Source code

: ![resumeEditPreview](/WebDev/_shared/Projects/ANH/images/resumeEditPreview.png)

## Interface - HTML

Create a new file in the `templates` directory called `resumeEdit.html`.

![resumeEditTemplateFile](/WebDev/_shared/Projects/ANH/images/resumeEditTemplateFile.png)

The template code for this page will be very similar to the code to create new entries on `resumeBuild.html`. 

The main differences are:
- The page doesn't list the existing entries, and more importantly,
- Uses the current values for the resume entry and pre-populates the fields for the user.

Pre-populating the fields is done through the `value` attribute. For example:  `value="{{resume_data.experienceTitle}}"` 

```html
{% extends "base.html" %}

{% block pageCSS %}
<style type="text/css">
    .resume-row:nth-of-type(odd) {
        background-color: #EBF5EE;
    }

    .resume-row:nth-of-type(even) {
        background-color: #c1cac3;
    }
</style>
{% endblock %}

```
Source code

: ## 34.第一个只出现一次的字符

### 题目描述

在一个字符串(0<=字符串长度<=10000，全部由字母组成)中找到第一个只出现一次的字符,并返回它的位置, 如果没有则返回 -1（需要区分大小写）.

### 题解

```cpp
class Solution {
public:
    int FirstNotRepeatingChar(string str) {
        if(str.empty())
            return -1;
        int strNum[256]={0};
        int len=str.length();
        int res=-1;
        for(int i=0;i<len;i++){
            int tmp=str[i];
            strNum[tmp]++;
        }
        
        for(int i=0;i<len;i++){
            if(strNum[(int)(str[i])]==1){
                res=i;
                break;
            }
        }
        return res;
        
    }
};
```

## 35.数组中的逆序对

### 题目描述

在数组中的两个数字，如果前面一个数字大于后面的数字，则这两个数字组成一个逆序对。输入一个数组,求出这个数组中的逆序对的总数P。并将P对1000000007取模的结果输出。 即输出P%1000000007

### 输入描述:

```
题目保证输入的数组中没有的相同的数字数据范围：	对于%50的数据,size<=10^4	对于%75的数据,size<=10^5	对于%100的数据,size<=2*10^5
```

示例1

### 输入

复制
:::::
### The task
In the material above, please find every line that includes the word "fields" and copy it.

### Exercise answer
- Uses the current values for the resume entry and pre-populates the fields for the user.
Pre-populating the fields is done through the `value` attribute. For example:  `value="{{resume_data.experienceTitle}}"` 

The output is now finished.